:: Problem statement ::
Copy the lines below verbatim, beginning with the line that includes "None | 153 |" and continuing to the end; leave out everything before it.

:: Material provided ::
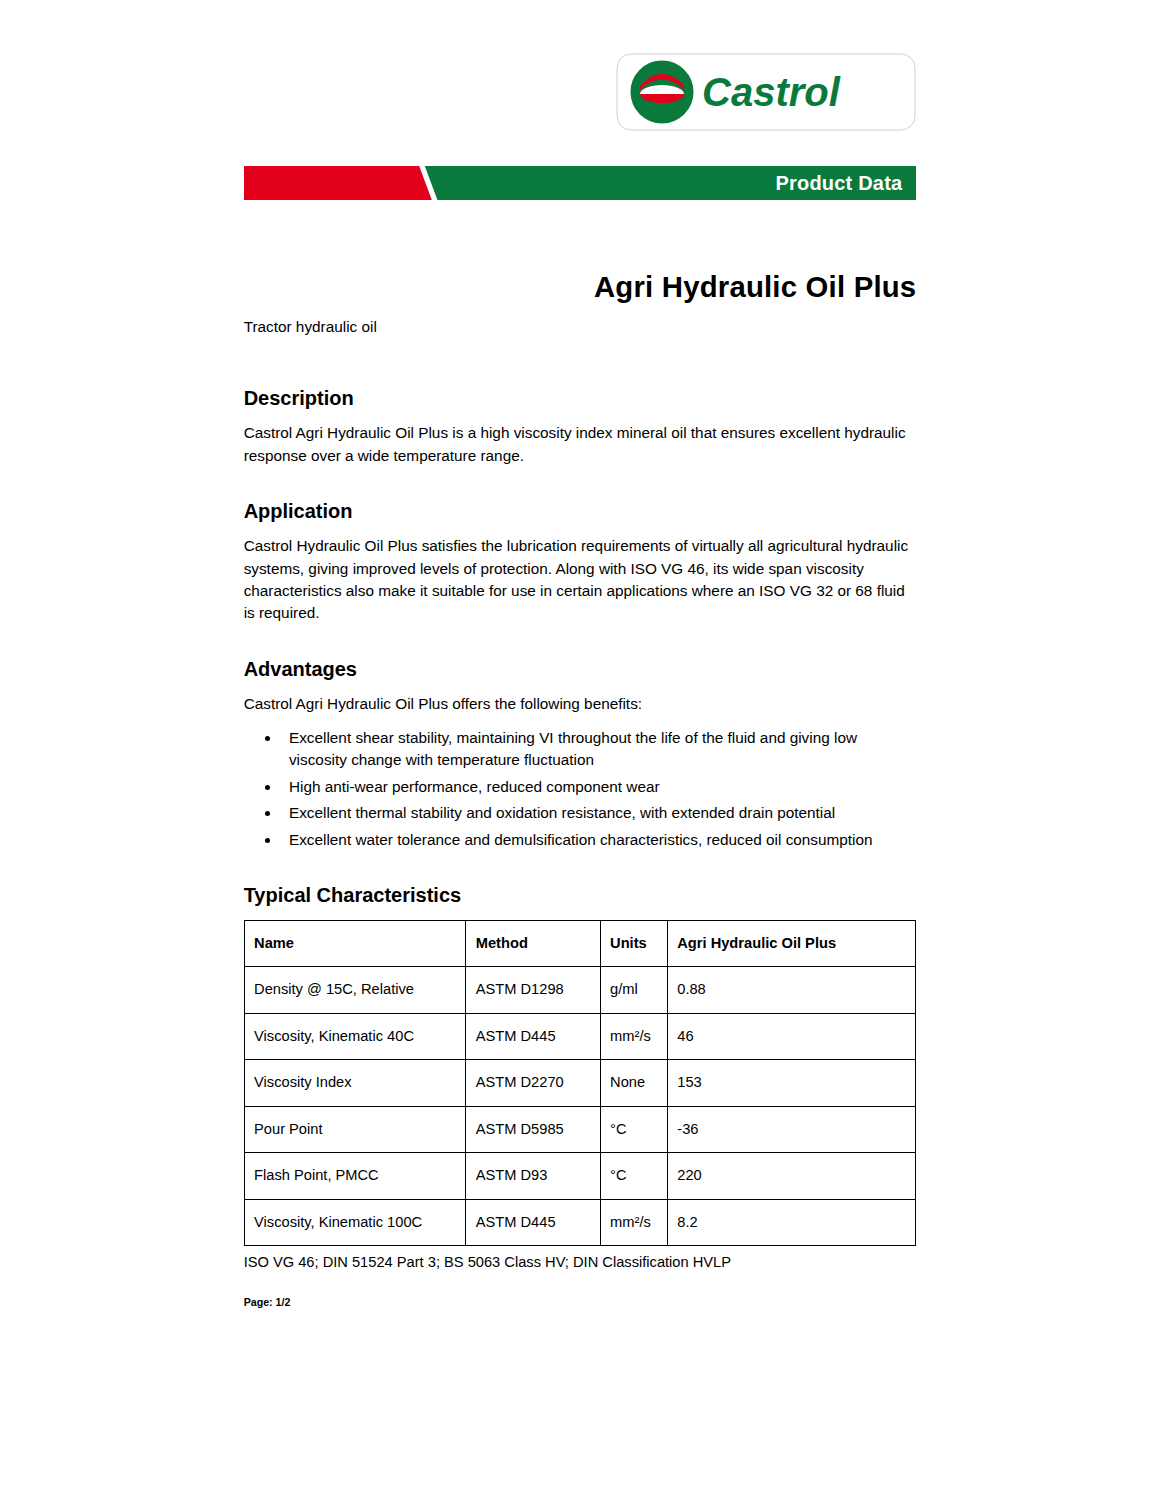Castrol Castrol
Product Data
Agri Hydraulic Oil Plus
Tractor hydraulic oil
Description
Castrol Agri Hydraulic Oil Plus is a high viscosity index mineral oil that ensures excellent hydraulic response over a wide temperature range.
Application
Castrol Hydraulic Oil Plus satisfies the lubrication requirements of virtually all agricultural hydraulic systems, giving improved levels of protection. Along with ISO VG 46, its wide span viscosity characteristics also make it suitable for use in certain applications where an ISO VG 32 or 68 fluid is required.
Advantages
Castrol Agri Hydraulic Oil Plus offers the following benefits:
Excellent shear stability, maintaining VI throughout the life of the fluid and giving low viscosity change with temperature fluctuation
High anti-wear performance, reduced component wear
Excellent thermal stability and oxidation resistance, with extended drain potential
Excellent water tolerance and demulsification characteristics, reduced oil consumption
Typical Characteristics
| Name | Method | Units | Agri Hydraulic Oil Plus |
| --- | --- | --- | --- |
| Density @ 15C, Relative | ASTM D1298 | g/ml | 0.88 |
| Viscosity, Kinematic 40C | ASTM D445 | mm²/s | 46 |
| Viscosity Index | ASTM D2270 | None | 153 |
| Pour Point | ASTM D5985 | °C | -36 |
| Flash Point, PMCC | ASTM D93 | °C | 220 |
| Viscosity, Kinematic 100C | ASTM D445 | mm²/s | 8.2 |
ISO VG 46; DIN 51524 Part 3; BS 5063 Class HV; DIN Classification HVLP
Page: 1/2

:: Output ::
| Viscosity Index | ASTM D2270 | None | 153 |
| Pour Point | ASTM D5985 | °C | -36 |
| Flash Point, PMCC | ASTM D93 | °C | 220 |
| Viscosity, Kinematic 100C | ASTM D445 | mm²/s | 8.2 |
ISO VG 46; DIN 51524 Part 3; BS 5063 Class HV; DIN Classification HVLP
Page: 1/2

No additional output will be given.